▶ **Action item**
Give the data again exactly, without images.

(Stored data entries)
■ ■ ■ ■ ■

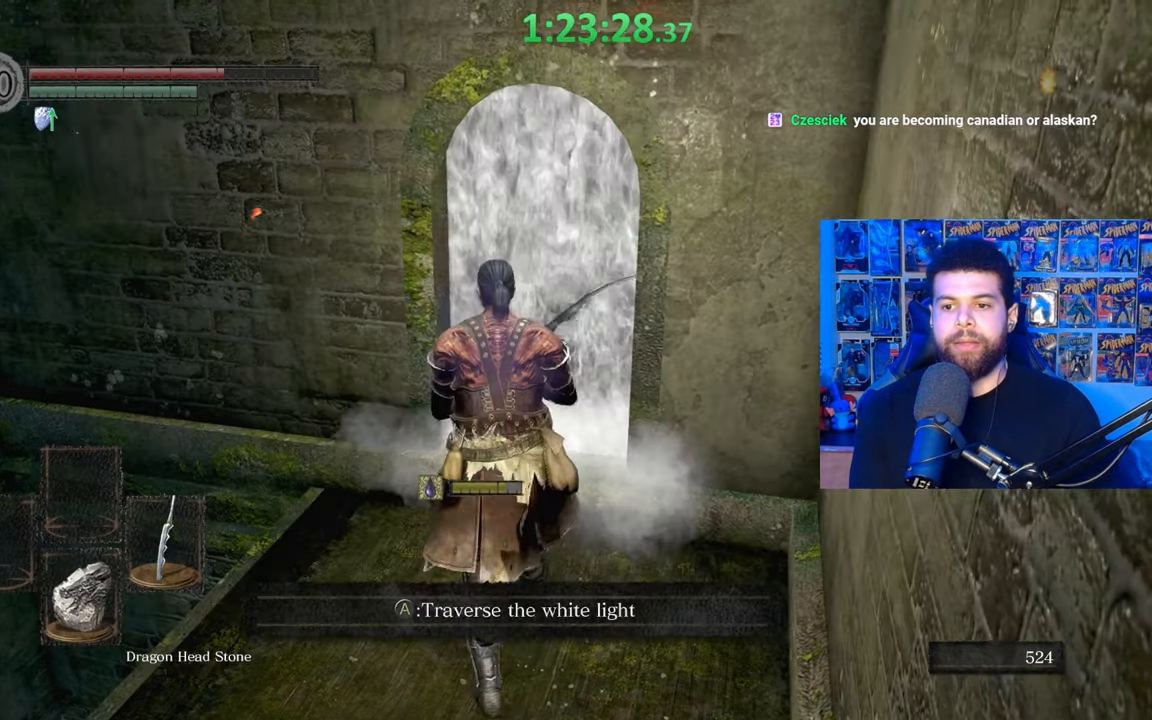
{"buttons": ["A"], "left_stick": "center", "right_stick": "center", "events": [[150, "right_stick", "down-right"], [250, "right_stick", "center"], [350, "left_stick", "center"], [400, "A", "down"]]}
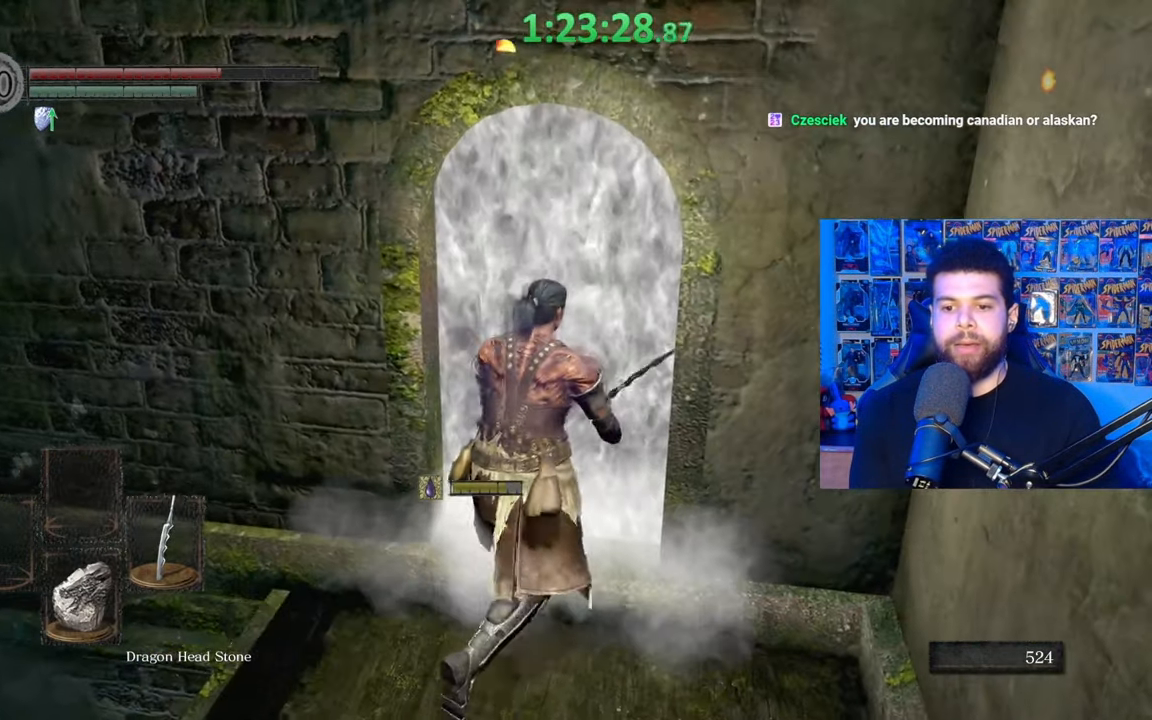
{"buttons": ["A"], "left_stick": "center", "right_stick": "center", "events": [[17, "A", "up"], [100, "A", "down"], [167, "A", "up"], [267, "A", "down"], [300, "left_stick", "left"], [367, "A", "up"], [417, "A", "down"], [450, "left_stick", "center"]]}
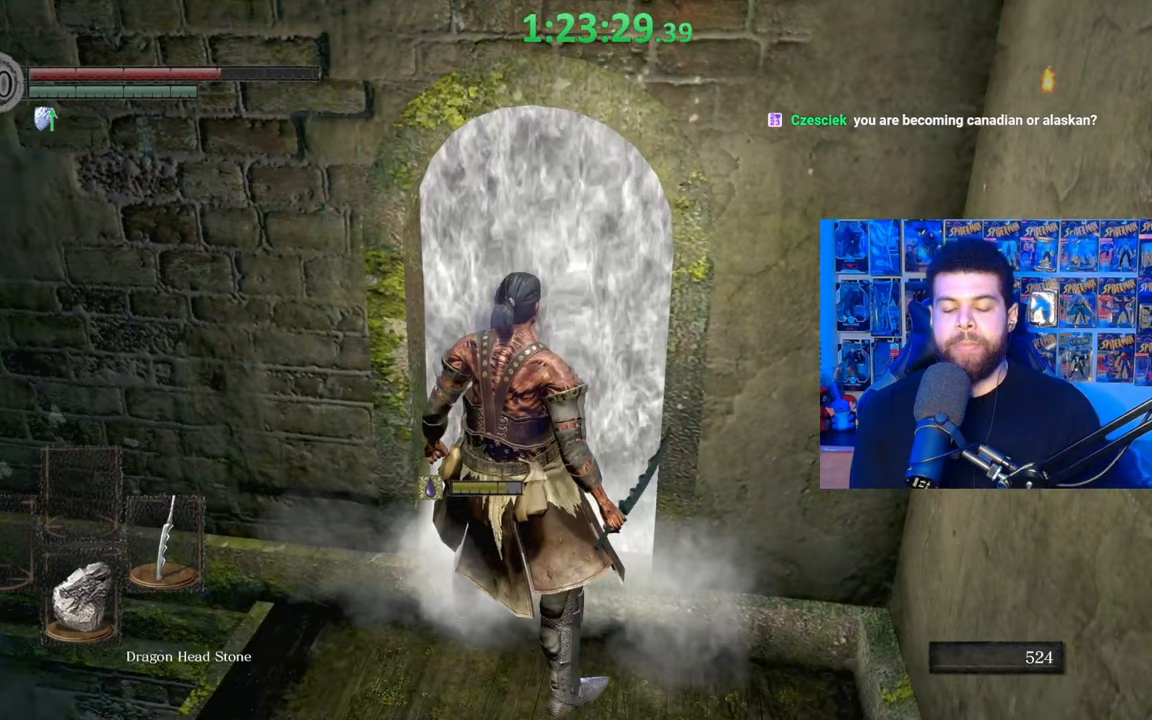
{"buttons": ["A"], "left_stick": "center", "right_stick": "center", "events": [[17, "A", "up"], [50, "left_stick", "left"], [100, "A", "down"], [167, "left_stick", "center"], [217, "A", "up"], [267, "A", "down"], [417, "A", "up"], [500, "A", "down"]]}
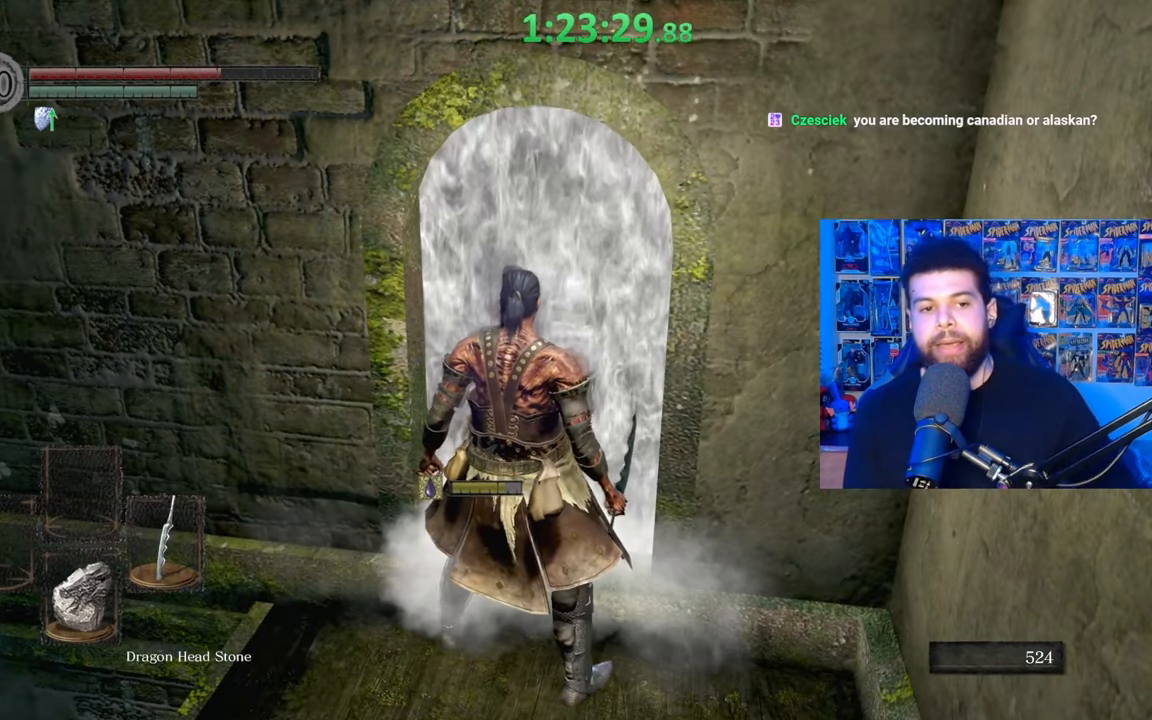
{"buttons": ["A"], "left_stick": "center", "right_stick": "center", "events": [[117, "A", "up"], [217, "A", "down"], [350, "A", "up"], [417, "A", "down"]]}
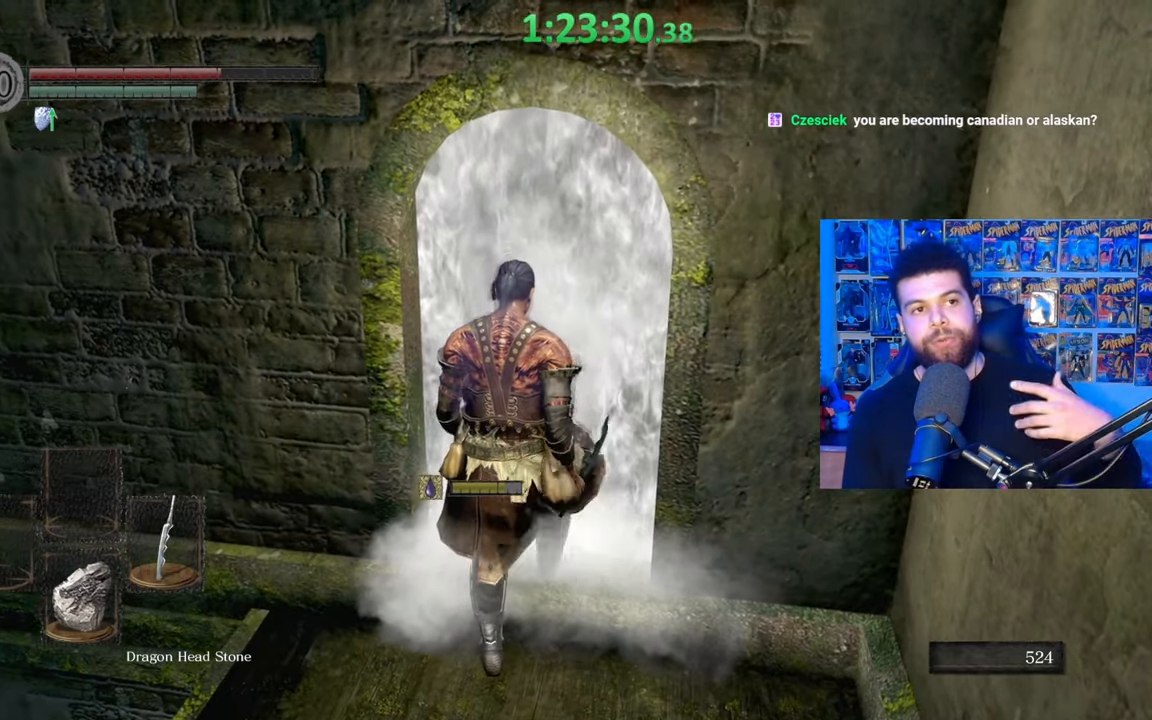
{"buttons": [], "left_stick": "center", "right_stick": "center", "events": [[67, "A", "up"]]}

■ ■ ■ ■ ■

▶ **Task output**
{"buttons": ["A"], "left_stick": "center", "right_stick": "center", "events": [[150, "right_stick", "down-right"], [250, "right_stick", "center"], [350, "left_stick", "center"], [400, "A", "down"]]}
{"buttons": ["A"], "left_stick": "center", "right_stick": "center", "events": [[17, "A", "up"], [100, "A", "down"], [167, "A", "up"], [267, "A", "down"], [300, "left_stick", "left"], [367, "A", "up"], [417, "A", "down"], [450, "left_stick", "center"]]}
{"buttons": ["A"], "left_stick": "center", "right_stick": "center", "events": [[17, "A", "up"], [50, "left_stick", "left"], [100, "A", "down"], [167, "left_stick", "center"], [217, "A", "up"], [267, "A", "down"], [417, "A", "up"], [500, "A", "down"]]}
{"buttons": ["A"], "left_stick": "center", "right_stick": "center", "events": [[117, "A", "up"], [217, "A", "down"], [350, "A", "up"], [417, "A", "down"]]}
{"buttons": [], "left_stick": "center", "right_stick": "center", "events": [[67, "A", "up"]]}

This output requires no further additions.